In the 17 years since the marriage of the Prince of Wales to the Duchess of Cornwall, I have attended Prayer Book services in a wide range of different churches in the C of E. In some of them, the Duchess is named explicitly, and in others not. The diversity of practice in this respect has always intrigued me. When I visit a new church, I like to guess whether she will or will not be mentioned, and am often proved wrong.

Prayer Book purists may deplore deviating from the letter of the prayer as authorised, but, as the Prince of Wales is the Patron of the Prayer Book Society, many of my fellow members may take the view that praying expressly for our Patron’s wife is a suitable and seemly thing to do.

As your correspondent points out, it has been customary for the heir apparent’s spouse to be identified by name (or unique title) in the State Prayers. Moreover, since the death of the Duke of Edinburgh last year, the Prince of Wales has been the only member of the Royal Family named in the “Prayer for the Royal Family” (the Queen herself being, of course, the subject of a separate prayer).

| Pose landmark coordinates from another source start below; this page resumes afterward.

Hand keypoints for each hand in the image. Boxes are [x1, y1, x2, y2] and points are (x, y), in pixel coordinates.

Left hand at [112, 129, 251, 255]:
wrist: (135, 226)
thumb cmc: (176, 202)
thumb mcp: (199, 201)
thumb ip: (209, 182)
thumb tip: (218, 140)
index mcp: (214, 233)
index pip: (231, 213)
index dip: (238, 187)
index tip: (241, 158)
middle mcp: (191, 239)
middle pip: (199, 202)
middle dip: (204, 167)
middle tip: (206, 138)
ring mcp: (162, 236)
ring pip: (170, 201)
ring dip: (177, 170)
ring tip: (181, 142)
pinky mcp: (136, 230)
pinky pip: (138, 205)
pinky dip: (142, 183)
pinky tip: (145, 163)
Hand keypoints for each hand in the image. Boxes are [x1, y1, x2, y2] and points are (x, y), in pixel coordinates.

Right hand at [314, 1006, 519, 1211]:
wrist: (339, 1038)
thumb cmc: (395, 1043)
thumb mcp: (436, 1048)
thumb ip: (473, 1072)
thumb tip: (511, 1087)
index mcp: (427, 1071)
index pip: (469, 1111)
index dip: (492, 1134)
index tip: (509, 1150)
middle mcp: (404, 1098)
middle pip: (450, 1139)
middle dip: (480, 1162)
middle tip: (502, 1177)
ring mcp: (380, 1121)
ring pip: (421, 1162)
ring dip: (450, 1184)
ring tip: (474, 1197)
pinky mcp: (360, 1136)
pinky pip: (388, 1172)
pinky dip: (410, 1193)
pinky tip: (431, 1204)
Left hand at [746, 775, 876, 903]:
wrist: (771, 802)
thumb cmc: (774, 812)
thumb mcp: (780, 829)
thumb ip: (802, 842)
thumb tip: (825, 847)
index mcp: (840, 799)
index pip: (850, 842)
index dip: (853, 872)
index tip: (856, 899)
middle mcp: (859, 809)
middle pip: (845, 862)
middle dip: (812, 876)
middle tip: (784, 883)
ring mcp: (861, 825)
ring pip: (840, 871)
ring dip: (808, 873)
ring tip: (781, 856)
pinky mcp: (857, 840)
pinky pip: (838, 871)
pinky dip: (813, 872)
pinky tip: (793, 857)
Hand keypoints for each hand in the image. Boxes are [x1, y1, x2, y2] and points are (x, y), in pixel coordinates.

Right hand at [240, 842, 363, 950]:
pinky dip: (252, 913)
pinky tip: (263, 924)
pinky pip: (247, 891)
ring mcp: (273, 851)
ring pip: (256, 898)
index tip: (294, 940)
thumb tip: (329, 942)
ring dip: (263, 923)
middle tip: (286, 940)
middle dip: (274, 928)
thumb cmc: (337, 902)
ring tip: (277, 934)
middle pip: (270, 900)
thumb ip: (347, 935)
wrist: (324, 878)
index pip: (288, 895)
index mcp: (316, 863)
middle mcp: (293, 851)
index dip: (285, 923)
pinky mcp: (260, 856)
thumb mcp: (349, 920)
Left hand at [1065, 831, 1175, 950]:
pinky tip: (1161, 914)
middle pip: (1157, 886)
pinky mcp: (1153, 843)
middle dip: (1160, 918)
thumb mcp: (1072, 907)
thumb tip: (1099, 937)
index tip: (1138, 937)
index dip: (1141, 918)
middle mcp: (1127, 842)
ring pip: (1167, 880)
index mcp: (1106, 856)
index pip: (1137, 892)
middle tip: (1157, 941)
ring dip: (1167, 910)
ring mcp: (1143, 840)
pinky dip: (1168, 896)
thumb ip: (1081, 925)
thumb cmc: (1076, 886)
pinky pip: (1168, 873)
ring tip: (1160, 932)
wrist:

Not since the brief period between the death of Prince Albert in 1861 and the marriage of the then Prince of Wales in 1863 has this prayer named only one person (in that case “Albert Edward, Prince of Wales”, later Edward VII). In recognition of the Queen’s desire that the Duchess should one day become Queen Consort, it is surely time for the most unusual brevity of the current State Prayers to be ended by adding the traditional reference to the heir apparent’s spouse.

CHARLES BARTON (retired barrister)
76 Claylands Road
London SW8 1NZ

Ad libs during evensong

From the Revd J. G. Miller

Sir, — May I issue a plea, through your columns, to deans, precentors, and the producer of Radio 3’s Choral Evensong? Please let the liturgy speak for itself.

There is an increasing tendency among clerics to add commentary and interpretation when introducing items in the service. We do not need this, and it detracts from the integrity and simplicity of the worship. There is no need to tell us where the cathedral is, how long it has stood there, and what it does from day to day. If we don’t know this (which is highly unlikely), we can look it up. Nor is there any necessity to tell us what the hymn-writer or psalmist meant, or what the scripture is saying. We can listen to it. Rarely do these commentaries add anything of value. I fail to see that they serve any educational or evangelistic purpose.

If it were left to me, I would not interpolate at all. I will concede that a very brief welcome after the introit might be desirable, but please leave it at that. If you really must interpret the scriptures, then weave in a very short homily, but don’t interrupt the flow of the liturgy. Cranmer et al. knew what they were doing, and they don’t need improving by you. Thank you.